___ EXERCISE TEXT

I hear what you are trying to say with the "Without this patch ..." part but I am hesitant to
equate current undocumented kernel behavior as established user expectations. Instead I think
when user requests counter allocation in all domains then expectation would/should be that
counters will be allocated in all domains (that have available counters). I thus see this work
more as a fix that brings behavior closer to match what user may expect when running
impacted commands.
One possible expectation that user space may develop based on experience with existing implementation
is that requests to allocate counters may fail even if counters are available in some domains. If user
space does have such expectation then they still need to consider mbm_L3_assignments to know
what was actually allocated and I still do not see how they need to make any predictions to
use resctrl.
We thus seem to disagree on user expectations? Since this is quite subjective that may be ok since
I believe this work addresses all aspects?
> This means that the order of the domains are considered effects the outcome of command.
Right.
>
> With this patch: each counter is attempted to be allocated
> Without this patch: Domains are considered in order of ascending id and each counter in the domain is attempted to be
> allocated but if a counter allocation fails no subsequent domains are considered.
Understood.
>
> I think the behaviour with this patch is easier to understand and what would be most useful to the user.
I agree.
>
> Suppose you have two domains, domain 0 and 1 and one counter remaining on one of the domains and create a new group
> (with mbm_assign_on_mkdir set to 1). Without this patch the available counter is only allocated if that domain is
> considered first (lower id) but with this patch it allocated regardless of which domain it's in.
Understood.
>>> Happy to drop the extra sentence if you don't think it adds anything. Making all allocations of multiple counters best
>>> effort is the main point.
>>
>> I do not object adding extra sentences but the proposal mentions how user space needs to
>> predict behaviors and know about kernel internals which I do not believe is required now nor
>> with planned changes. I really seem to be missing something here so would appreciate if you
>> could elaborate the goals here.
>
> It seems that we agree on the patch but I've somehow confused you on the motivation. In essence, it's making a better
> effort at best effort counter allocation. Does this help clarify things?

______

▶ [WORK ORDER 1]: List every sentence in the resctrl thread that ends with a question mark.
▶ [WORK ORDER 2]: Please quote the resctrl thread word for word, everything from "We thus seem" down to "domains are considered.".
The data that follow were taken from a different source than the resctrl thread.

___ EXTRACTED RECORDS

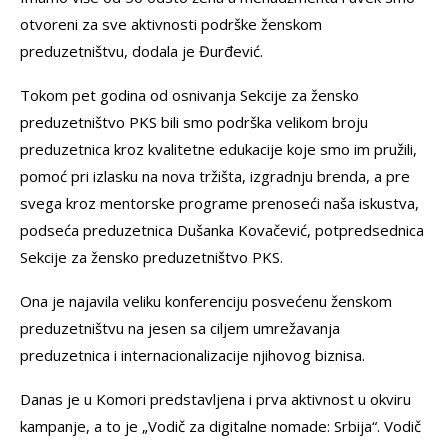
otvoreni za sve aktivnosti podrške ženskom
preduzetništvu, dodala je Đurđević.
Tokom pet godina od osnivanja Sekcije za žensko
preduzetništvo PKS bili smo podrška velikom broju
preduzetnica kroz kvalitetne edukacije koje smo im pružili,
pomoć pri izlasku na nova tržišta, izgradnju brenda, a pre
svega kroz mentorske programe prenoseći naša iskustva,
podseća preduzetnica Dušanka Kovačević, potpredsednica
Sekcije za žensko preduzetništvo PKS.
Ona je najavila veliku konferenciju posvećenu ženskom
preduzetništvu na jesen sa ciljem umrežavanja
preduzetnica i internacionalizacije njihovog biznisa.
Danas je u Komori predstavljena i prva aktivnost u okviru
kampanje, a to je „Vodič za digitalne nomade: Srbija“. Vodič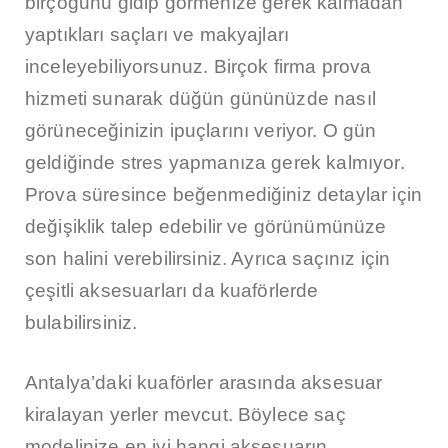
birçoğunu gidip görmenize gerek kalmadan
yaptıkları saçları ve makyajları
inceleyebiliyorsunuz. Birçok firma prova
hizmeti sunarak düğün gününüzde nasıl
görüneceğinizin ipuçlarını veriyor. O gün
geldiğinde stres yapmanıza gerek kalmıyor.
Prova süresince beğenmediğiniz detaylar için
değişiklik talep edebilir ve görünümünüze
son halini verebilirsiniz. Ayrıca saçınız için
çeşitli aksesuarları da kuaförlerde
bulabilirsiniz.
Antalya’daki kuaförler arasında aksesuar
kiralayan yerler mevcut. Böylece saç
modelinize en iyi hangi aksesuarın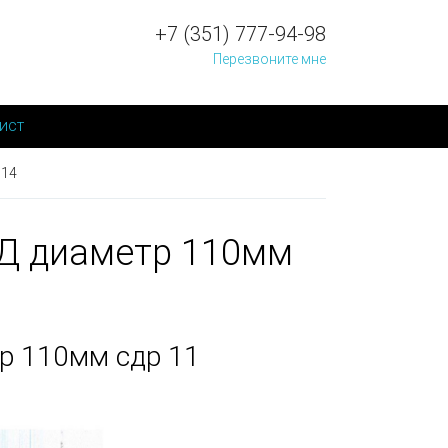
+7 (351) 777-94-98
Перезвоните мне
ист
014
НД диаметр 110мм
р 110мм сдр 11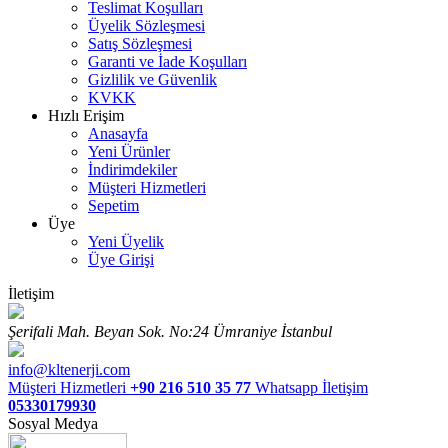
Teslimat Koşulları
Üyelik Sözleşmesi
Satış Sözleşmesi
Garanti ve İade Koşulları
Gizlilik ve Güvenlik
KVKK
Hızlı Erişim
Anasayfa
Yeni Ürünler
İndirimdekiler
Müşteri Hizmetleri
Sepetim
Üye
Yeni Üyelik
Üye Girişi
İletişim
Şerifali Mah. Beyan Sok. No:24 Ümraniye İstanbul
info@kltenerji.com
Müşteri Hizmetleri
+90 216 510 35 77
Whatsapp İletişim
05330179930
Sosyal Medya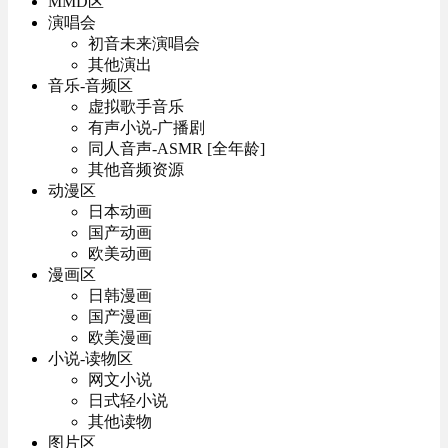
MMD区
演唱会
初音未来演唱会
其他演出
音乐-音频区
虚拟歌手音乐
有声小说-广播剧
同人音声-ASMR [全年龄]
其他音频资源
动漫区
日本动画
国产动画
欧美动画
漫画区
日韩漫画
国产漫画
欧美漫画
小说-读物区
网文小说
日式轻小说
其他读物
图片区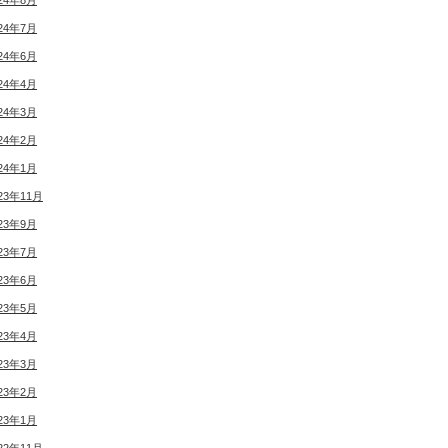
24年8月
24年7月
24年6月
24年4月
24年3月
24年2月
24年1月
23年11月
23年9月
23年7月
23年6月
23年5月
23年4月
23年3月
23年2月
23年1月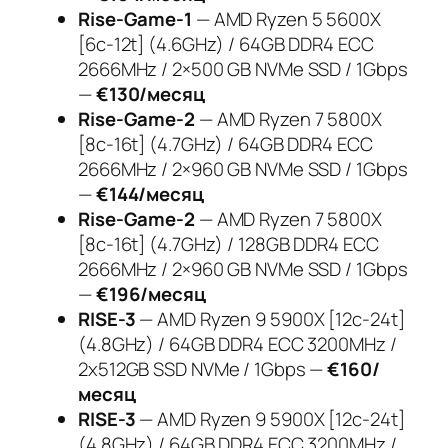
Rise-Game-1
— AMD Ryzen 5 5600X
[6c-12t] (4.6GHz) / 64GB DDR4 ECC
2666MHz / 2×500 GB NVMe SSD / 1Gbps
—
€130/месяц
Rise-Game-2
— AMD Ryzen 7 5800X
[8c-16t] (4.7GHz) / 64GB DDR4 ECC
2666MHz / 2×960 GB NVMe SSD / 1Gbps
—
€144/месяц
Rise-Game-2
— AMD Ryzen 7 5800X
[8c-16t] (4.7GHz) / 128GB DDR4 ECC
2666MHz / 2×960 GB NVMe SSD / 1Gbps
—
€196/месяц
RISE-3
— AMD Ryzen 9 5900X [12c-24t]
(4.8GHz) / 64GB DDR4 ECC 3200MHz /
2x512GB SSD NVMe / 1Gbps —
€160/
месяц
RISE-3
— AMD Ryzen 9 5900X [12c-24t]
(4.8GHz) / 64GB DDR4 ECC 3200MHz /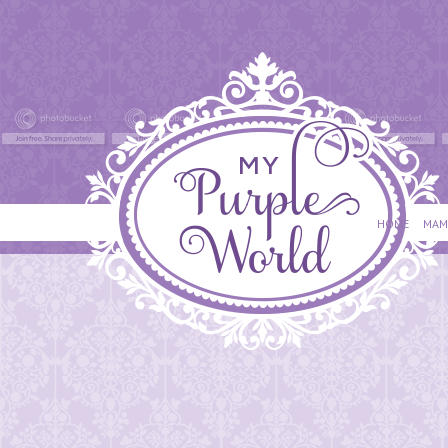
HOME
MAM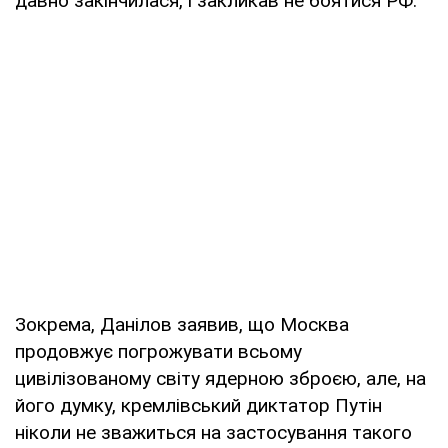
давно закінчилася, і закликав не боятися РФ.
Зокрема, Данілов заявив, що Москва
продовжує погрожувати всьому
цивілізованому світу ядерною зброєю, але, на
його думку, кремлівський диктатор Путін
ніколи не зважиться на застосування такого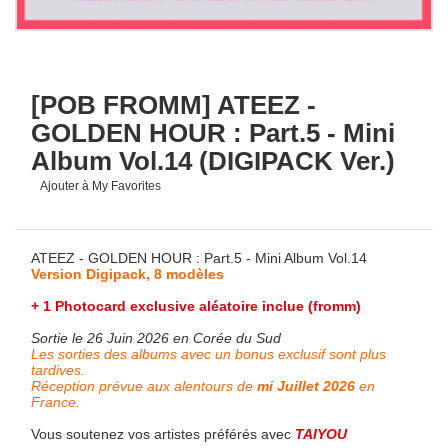
[POB FROMM] ATEEZ -
GOLDEN HOUR : Part.5 - Mini
Album Vol.14 (DIGIPACK Ver.)
Ajouter à My Favorites
ATEEZ - GOLDEN HOUR : Part.5 - Mini Album Vol.14
Version Digipack, 8 modèles
+ 1 Photocard exclusive aléatoire inclue (fromm)
Sortie le 26 Juin 2026 en Corée du Sud
Les sorties des albums avec un bonus exclusif sont plus
tardives.
Réception prévue aux alentours de
mi Juillet 2026
en
France.
Vous soutenez vos artistes préférés avec
TAIYOU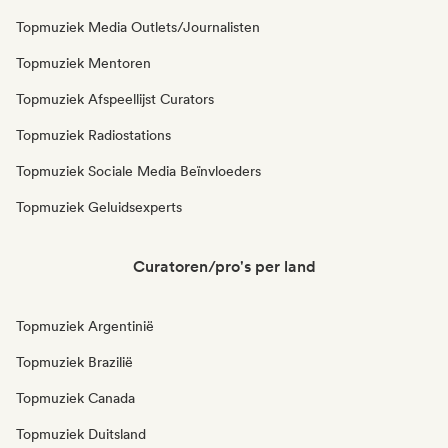
Topmuziek Media Outlets/Journalisten
Topmuziek Mentoren
Topmuziek Afspeellijst Curators
Topmuziek Radiostations
Topmuziek Sociale Media Beïnvloeders
Topmuziek Geluidsexperts
Curatoren/pro's per land
Topmuziek Argentinië
Topmuziek Brazilië
Topmuziek Canada
Topmuziek Duitsland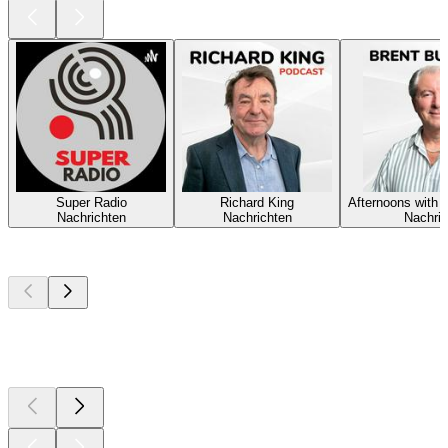
Super Radio
Richard King
Afternoons with B
Nachrichten
Nachrichten
Nachric
Top
Podcasts
Top
Podcasts
Top
Podcasts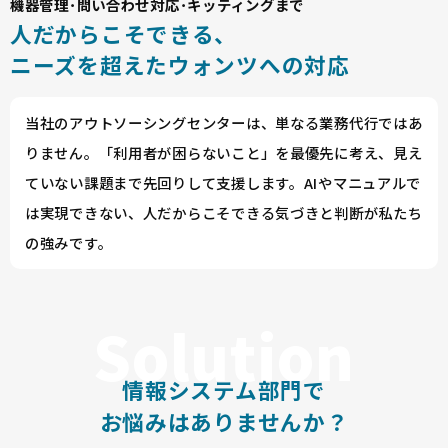
機器管理･問い合わせ対応･キッティングまで
人だからこそできる、
ニーズを超えたウォンツへの対応
当社のアウトソーシングセンターは、単なる業務代行ではあ
りません。「利用者が困らないこと」を最優先に考え、見え
ていない課題まで先回りして支援します。AIやマニュアルで
は実現できない、人だからこそできる気づきと判断が私たち
の強みです。
情報システム部門で
お悩みはありませんか？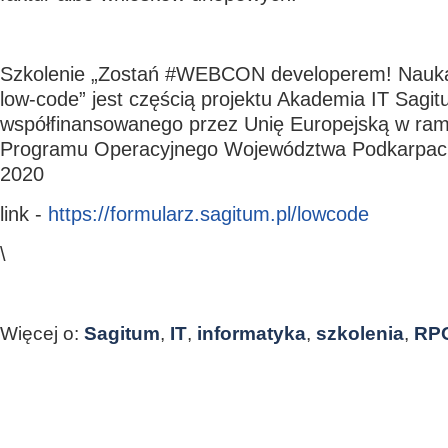
Szkolenie „Zostań #WEBCON developerem! Nauka 
low-code” jest częścią projektu Akademia IT Sagit
współfinansowanego przez Unię Europejską w ra
Programu Operacyjnego Województwa Podkarpacki
2020
link -
https://formularz.sagitum.pl/lowcode
\
Więcej o:
Sagitum
,
IT
,
informatyka
,
szkolenia
,
RP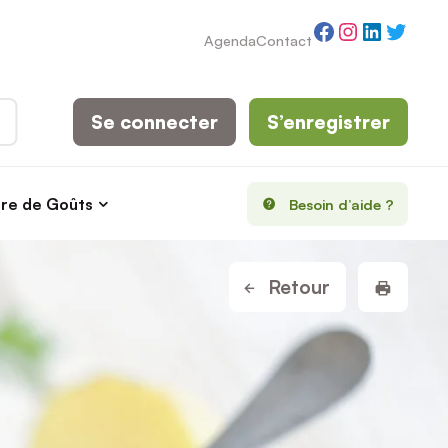
Facebook
Instagram
LinkedI
Twitt
Agenda
Contact
Se connecter
S’enregistrer
rre de Goûts
Besoin d’aide ?
Imprim
Retour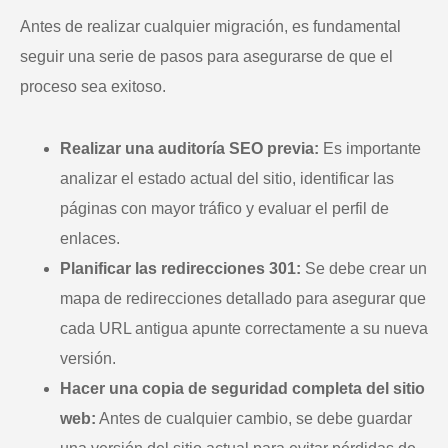
Antes de realizar cualquier migración, es fundamental
seguir una serie de pasos para asegurarse de que el
proceso sea exitoso.
Realizar una auditoría SEO previa:
Es importante
analizar el estado actual del sitio, identificar las
páginas con mayor tráfico y evaluar el perfil de
enlaces.
Planificar las redirecciones 301:
Se debe crear un
mapa de redirecciones detallado para asegurar que
cada URL antigua apunte correctamente a su nueva
versión.
Hacer una copia de seguridad completa del sitio
web:
Antes de cualquier cambio, se debe guardar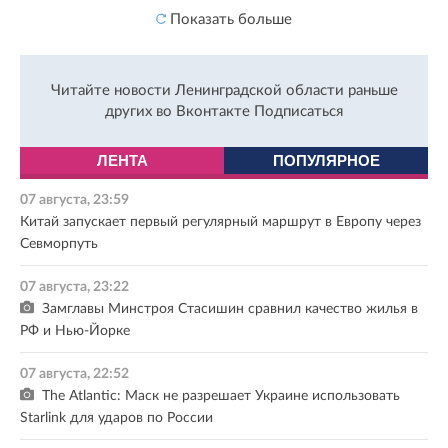
Показать больше
Читайте новости Ленинградской области раньше
других во Вконтакте
Подписаться
ЛЕНТА
ПОПУЛЯРНОЕ
07 августа, 23:59
Китай запускает первый регулярный маршрут в Европу через
Севморпуть
07 августа, 23:22
Замглавы Минстроя Стасишин сравнил качество жилья в
РФ и Нью-Йорке
07 августа, 22:52
The Atlantic: Маск не разрешает Украине использовать
Starlink для ударов по России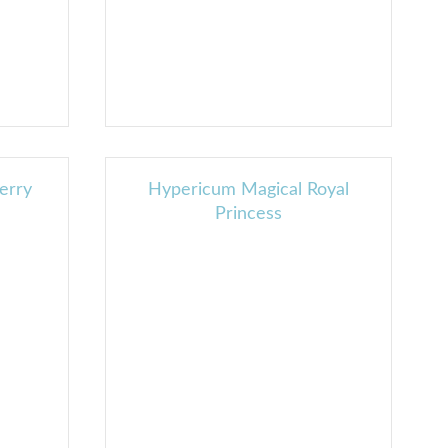
erry
Hypericum Magical Royal
Princess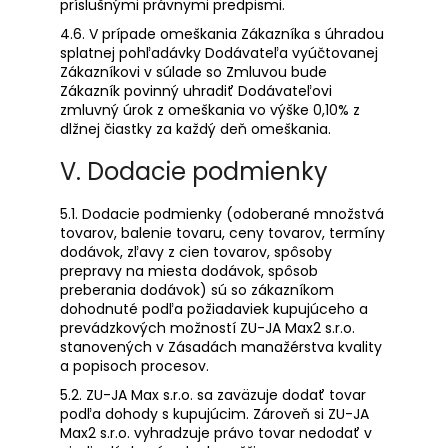
príslušnými právnymi predpismi.
4.6. V prípade omeškania Zákazníka s úhradou
splatnej pohľadávky Dodávateľa vyúčtovanej
Zákazníkovi v súlade so Zmluvou bude
Zákazník povinný uhradiť Dodávateľovi
zmluvný úrok z omeškania vo výške 0,10% z
dlžnej čiastky za každý deň omeškania.
V. Dodacie podmienky
5.1. Dodacie podmienky (odoberané množstvá
tovarov, balenie tovaru, ceny tovarov, termíny
dodávok, zľavy z cien tovarov, spôsoby
prepravy na miesta dodávok, spôsob
preberania dodávok) sú so zákazníkom
dohodnuté podľa požiadaviek kupujúceho a
prevádzkových možností ZU-JA Max2 s.r.o.
stanovených v Zásadách manažérstva kvality
a popisoch procesov.
5.2. ZU-JA Max s.r.o. sa zaväzuje dodať tovar
podľa dohody s kupujúcim. Zároveň si ZU-JA
Max2 s.r.o. vyhradzuje právo tovar nedodať v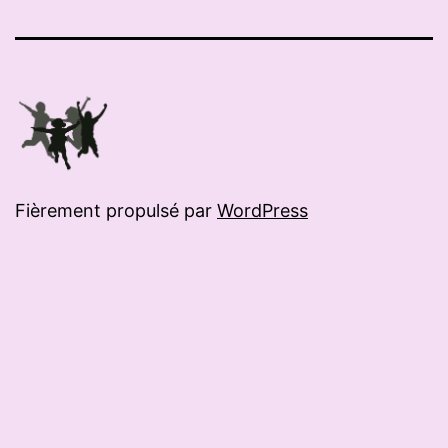
mail
Fièrement propulsé par
WordPress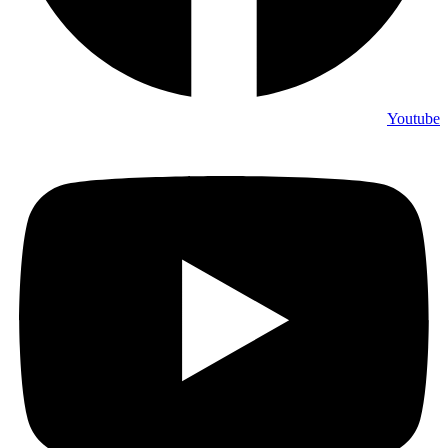
Youtube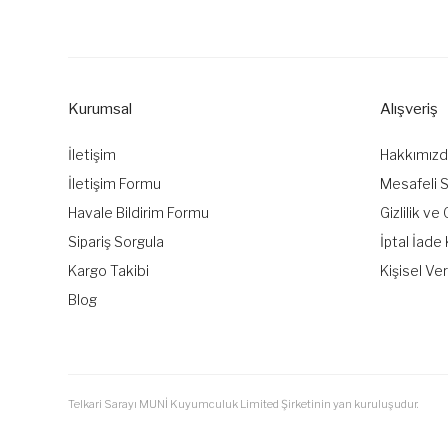
Görüş ve önerileriniz için teşekkür ederiz.
Ürün resmi kalitesiz, bozuk veya görüntülenemiyor.
Ürün açıklamasında eksik bilgiler bulunuyor.
Kurumsal
Alışveriş
Ürün bilgilerinde hatalar bulunuyor.
Ürün fiyatı diğer sitelerden daha pahalı.
İletişim
Hakkımız
Bu ürüne benzer farklı alternatifler olmalı.
İletişim Formu
Mesafeli 
Havale Bildirim Formu
Gizlilik ve
Sipariş Sorgula
İptal İade 
Kargo Takibi
Kişisel Ver
Blog
Telkari Sarayı MUNİ Kuyumculuk Limited Şirketinin yan kuruluşudur.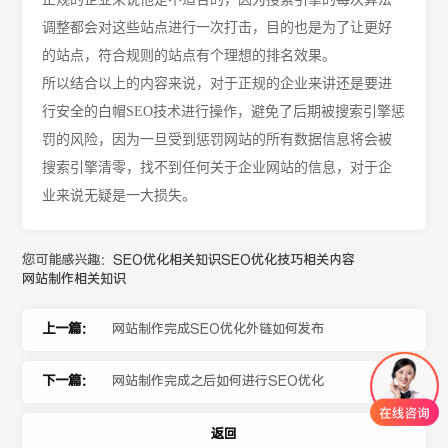
调整都会对这些站点进行一次打击，目的也是为了让更好
的站点，符合规则的站点有个理想的排名效果。
所以结合以上的内容来说，对于正规的企业来讲还是要进
行安全的白帽
SEO技术进行操作，避免了后期被搜索引擎惩
罚的风险，因为一旦受到惩罚网站的所有数据信息将会被
搜索引擎清零，找不到任何关于企业网站的信息，对于企
业来说无疑是一大损失。
您可能感兴趣：
SEO优化相关知识
SEO优化技巧相关内容
网站制作相关知识
上一篇：
网站制作完成SEO优化外链如何发布
下一篇：
网站制作完成之后如何进行SEO优化
返回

______

▶ [ANSWER 1]:
- We thus seem to disagree on user expectations?
- Since this is quite subjective that may be ok since I believe this work addresses all aspects?
- Does this help clarify things?

▶ [ANSWER 2]:
We thus seem to disagree on user expectations? Since this is quite subjective that may be ok since
I believe this work addresses all aspects?
> This means that the order of the domains are considered effects the outcome of command.
Right.
>
> With this patch: each counter is attempted to be allocated
> Without this patch: Domains are considered in order of ascending id and each counter in the domain is attempted to be
> allocated but if a counter allocation fails no subsequent domains are considered.